Condições ideais para que possamos ter esta proteção a lidar com os animais e, ao mesmo tempo, infetar infeções nossas: ter um veterinário treinado e habilitado para acompanhar a nossa criação de aves; ter um espaço onde as aves possam pernoitar, comer, desenvolver a sua atividade, que seja protegido de aves migratórias, e que seja localizado fora do espaço habitacional próprio dos humanos. Este último aspeto muito importante, que é uma realidade da Ásia, maioritariamente, em que há aves que partilha o mesmo espaço que as pessoas 24 horas por dia.

E, depois, obviamente que, nos humanos, devemos também ter cuidados como a lavagem das mãos, trocar a roupa de trabalho ao regressar a casa, para não trazer qualquer agente respiratório ou outro dos animais, ter cuidados de limpeza do lar, de manter a salubridade do próprio espaço onde os animais permanecem, para garantir que têm mínimo de limpeza que garanta segurança.

São estes os cuidados genéricos, manter área suficiente para os animais, alimentação e vacinação adequada dos animais.

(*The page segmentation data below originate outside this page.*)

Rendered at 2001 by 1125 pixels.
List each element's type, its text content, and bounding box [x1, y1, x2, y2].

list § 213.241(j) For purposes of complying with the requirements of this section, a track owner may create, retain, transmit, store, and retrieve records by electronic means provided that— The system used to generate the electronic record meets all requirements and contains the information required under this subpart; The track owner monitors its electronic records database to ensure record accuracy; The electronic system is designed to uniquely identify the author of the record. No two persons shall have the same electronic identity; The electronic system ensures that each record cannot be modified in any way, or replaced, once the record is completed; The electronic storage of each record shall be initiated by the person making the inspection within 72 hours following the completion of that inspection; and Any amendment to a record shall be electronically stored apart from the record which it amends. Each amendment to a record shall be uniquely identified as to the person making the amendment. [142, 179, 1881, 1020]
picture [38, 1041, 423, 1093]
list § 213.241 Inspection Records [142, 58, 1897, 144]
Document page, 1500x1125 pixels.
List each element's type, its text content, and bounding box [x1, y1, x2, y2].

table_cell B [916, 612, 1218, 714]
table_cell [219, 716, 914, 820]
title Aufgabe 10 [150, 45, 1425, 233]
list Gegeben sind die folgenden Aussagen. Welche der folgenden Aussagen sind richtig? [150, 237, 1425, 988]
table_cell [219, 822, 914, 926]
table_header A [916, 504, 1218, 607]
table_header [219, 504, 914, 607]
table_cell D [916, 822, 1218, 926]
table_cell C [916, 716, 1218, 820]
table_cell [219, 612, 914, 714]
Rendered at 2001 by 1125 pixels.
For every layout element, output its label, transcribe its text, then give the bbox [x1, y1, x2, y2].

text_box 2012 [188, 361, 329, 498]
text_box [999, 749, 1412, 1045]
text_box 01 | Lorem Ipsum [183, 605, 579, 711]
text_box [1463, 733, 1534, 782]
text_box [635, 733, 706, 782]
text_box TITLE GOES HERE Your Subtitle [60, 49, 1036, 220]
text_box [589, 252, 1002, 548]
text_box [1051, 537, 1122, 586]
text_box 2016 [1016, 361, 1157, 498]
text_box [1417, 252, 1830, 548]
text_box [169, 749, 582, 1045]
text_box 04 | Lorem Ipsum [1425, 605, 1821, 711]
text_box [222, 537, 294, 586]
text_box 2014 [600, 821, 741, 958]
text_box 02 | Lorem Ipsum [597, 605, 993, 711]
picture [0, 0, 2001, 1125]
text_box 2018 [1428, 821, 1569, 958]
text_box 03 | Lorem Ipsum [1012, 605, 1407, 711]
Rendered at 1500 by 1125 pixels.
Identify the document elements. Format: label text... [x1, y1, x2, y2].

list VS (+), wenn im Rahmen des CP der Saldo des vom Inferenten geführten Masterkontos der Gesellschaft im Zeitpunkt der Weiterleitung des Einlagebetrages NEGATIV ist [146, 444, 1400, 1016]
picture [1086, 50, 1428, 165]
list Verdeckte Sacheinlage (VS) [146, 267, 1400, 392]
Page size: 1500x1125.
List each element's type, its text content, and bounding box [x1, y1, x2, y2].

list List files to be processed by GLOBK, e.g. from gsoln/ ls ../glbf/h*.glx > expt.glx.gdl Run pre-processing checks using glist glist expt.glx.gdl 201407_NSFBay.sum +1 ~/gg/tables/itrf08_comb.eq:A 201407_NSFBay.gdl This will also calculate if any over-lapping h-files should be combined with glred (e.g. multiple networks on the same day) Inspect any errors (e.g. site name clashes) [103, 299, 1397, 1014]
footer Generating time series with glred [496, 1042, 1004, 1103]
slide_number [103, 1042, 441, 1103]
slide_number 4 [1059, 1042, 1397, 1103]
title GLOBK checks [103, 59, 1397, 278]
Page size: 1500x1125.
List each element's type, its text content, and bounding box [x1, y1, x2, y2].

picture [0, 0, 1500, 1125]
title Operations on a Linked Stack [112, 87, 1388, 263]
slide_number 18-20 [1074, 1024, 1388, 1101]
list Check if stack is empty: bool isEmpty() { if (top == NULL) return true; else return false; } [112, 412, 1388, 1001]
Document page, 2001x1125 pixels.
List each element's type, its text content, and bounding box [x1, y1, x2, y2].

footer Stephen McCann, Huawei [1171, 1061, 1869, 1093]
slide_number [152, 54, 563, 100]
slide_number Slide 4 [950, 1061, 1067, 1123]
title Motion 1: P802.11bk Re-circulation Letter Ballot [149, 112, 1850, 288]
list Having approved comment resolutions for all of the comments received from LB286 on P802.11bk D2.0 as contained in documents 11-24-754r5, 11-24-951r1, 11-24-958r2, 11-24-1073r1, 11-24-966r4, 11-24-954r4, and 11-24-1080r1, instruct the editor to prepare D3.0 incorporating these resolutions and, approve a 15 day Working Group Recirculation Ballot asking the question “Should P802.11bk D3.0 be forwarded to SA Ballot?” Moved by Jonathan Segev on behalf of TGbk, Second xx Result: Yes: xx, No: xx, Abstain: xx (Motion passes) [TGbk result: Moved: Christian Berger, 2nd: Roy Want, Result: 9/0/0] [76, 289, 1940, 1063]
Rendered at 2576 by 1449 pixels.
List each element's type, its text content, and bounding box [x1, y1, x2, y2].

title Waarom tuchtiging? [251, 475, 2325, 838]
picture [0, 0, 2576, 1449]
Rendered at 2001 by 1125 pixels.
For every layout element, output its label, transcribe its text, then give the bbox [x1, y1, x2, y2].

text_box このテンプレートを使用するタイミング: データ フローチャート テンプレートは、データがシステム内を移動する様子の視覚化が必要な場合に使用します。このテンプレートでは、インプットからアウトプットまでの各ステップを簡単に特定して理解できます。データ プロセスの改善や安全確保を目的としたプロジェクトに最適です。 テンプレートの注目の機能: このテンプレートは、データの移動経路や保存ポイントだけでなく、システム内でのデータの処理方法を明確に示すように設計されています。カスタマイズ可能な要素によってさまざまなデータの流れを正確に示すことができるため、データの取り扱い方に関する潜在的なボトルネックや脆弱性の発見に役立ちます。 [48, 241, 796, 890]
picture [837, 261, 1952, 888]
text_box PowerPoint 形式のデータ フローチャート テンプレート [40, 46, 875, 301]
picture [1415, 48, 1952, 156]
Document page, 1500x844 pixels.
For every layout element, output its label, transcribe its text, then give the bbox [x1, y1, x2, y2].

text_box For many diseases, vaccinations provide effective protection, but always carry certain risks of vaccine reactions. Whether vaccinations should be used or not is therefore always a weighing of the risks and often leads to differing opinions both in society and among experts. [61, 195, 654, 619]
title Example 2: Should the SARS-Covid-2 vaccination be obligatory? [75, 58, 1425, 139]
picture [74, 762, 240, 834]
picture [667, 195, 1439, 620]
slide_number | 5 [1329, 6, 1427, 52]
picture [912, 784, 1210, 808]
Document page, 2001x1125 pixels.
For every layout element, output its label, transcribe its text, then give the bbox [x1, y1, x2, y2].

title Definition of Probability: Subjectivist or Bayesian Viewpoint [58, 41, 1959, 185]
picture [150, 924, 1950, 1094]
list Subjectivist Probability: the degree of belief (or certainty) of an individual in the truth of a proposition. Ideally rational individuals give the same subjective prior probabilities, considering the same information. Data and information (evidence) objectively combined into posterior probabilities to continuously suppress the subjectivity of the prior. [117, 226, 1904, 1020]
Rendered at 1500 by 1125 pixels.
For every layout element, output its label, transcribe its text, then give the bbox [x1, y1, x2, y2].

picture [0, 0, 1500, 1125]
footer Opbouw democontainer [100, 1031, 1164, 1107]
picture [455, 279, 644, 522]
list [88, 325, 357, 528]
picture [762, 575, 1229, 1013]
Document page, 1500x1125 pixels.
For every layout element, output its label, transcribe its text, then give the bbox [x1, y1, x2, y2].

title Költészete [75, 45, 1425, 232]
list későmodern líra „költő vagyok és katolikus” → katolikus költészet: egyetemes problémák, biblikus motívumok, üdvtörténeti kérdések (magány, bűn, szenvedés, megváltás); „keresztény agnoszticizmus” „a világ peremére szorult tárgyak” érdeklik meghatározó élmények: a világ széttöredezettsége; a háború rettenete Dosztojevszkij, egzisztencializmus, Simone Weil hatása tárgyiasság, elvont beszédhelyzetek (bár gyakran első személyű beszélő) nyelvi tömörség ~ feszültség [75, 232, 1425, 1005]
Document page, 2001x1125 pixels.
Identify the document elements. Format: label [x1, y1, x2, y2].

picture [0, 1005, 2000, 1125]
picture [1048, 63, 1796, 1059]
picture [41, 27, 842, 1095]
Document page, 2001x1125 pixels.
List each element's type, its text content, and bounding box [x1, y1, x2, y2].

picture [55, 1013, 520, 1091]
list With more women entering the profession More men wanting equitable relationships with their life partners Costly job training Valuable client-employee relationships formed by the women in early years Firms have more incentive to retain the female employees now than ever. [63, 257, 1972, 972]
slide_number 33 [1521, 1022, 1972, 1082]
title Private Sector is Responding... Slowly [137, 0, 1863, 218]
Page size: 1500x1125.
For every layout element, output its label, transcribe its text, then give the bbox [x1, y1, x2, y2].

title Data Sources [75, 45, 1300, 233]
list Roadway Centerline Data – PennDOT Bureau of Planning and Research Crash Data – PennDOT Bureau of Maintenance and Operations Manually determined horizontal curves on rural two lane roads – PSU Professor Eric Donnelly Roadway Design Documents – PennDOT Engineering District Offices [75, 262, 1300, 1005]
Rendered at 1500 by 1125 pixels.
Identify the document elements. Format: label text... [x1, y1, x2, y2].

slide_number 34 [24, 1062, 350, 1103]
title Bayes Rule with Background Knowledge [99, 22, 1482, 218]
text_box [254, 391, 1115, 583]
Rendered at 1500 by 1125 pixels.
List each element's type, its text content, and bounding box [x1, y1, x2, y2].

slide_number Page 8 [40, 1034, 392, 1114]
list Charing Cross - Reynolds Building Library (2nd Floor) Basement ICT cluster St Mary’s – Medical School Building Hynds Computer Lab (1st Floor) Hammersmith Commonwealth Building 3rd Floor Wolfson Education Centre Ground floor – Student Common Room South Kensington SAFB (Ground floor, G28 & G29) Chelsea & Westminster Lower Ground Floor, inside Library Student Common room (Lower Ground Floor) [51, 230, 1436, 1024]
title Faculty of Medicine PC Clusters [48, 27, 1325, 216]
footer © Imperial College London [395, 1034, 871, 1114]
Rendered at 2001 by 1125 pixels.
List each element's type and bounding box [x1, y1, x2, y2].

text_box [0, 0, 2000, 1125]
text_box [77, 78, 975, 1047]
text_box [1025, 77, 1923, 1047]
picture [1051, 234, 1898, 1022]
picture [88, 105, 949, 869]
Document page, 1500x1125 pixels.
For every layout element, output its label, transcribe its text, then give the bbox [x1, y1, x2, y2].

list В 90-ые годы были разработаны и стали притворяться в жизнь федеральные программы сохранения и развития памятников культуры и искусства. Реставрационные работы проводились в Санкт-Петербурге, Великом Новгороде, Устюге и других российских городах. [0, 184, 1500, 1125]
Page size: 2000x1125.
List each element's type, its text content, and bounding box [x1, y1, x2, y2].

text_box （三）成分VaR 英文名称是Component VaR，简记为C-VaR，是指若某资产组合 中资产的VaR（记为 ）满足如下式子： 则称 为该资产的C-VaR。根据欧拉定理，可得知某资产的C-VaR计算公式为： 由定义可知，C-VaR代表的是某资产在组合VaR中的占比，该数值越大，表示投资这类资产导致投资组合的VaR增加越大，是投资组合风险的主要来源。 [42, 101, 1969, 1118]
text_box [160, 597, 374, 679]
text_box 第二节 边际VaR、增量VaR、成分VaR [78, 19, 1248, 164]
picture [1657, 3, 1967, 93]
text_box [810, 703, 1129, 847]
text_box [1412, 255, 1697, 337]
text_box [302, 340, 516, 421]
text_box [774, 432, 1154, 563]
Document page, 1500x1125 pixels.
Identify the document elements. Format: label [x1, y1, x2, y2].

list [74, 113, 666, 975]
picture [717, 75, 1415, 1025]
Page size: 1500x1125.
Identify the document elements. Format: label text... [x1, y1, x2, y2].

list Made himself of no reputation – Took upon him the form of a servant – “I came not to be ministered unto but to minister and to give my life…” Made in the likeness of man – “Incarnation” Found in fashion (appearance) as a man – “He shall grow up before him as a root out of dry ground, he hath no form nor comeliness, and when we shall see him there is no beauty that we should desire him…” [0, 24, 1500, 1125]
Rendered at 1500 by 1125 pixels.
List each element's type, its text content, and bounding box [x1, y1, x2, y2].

No caso de suspeita de contacto com animal infetado, como devemos proceder?

Em primeiro lugar, havendo suspeitas de que há animais infetados com a gripe aviária, será sempre muito importante que um médico veterinário os avalie e recolha amostras biológicas para confirmar a presença do vírus. Feita essa confirmação, sabemos que a única medida, neste momento a partir da deteção de determinado conjunto de aves com o vírus, é o abate de todo esse conjunto de animais.

Da parte dos humanos, é importante, a partir do momento em que está detetado o vírus na exploração, fazer uma vigilância adequada da saúde e, não estando preconizada outa medida, faz-se profilaxia pós-exposição. Havendo um caso numa ave, o trabalhador que lida com mais proximidade com estes animais deverá possivelmente fazer algum tipo de quimioprofilaxia até termos a certeza que não esta infetado

E durante duas semanas, 17 dias mais ou menos, manter-se vigilante ao aparecimento de sintomas, já que este é o período de incubação habitual.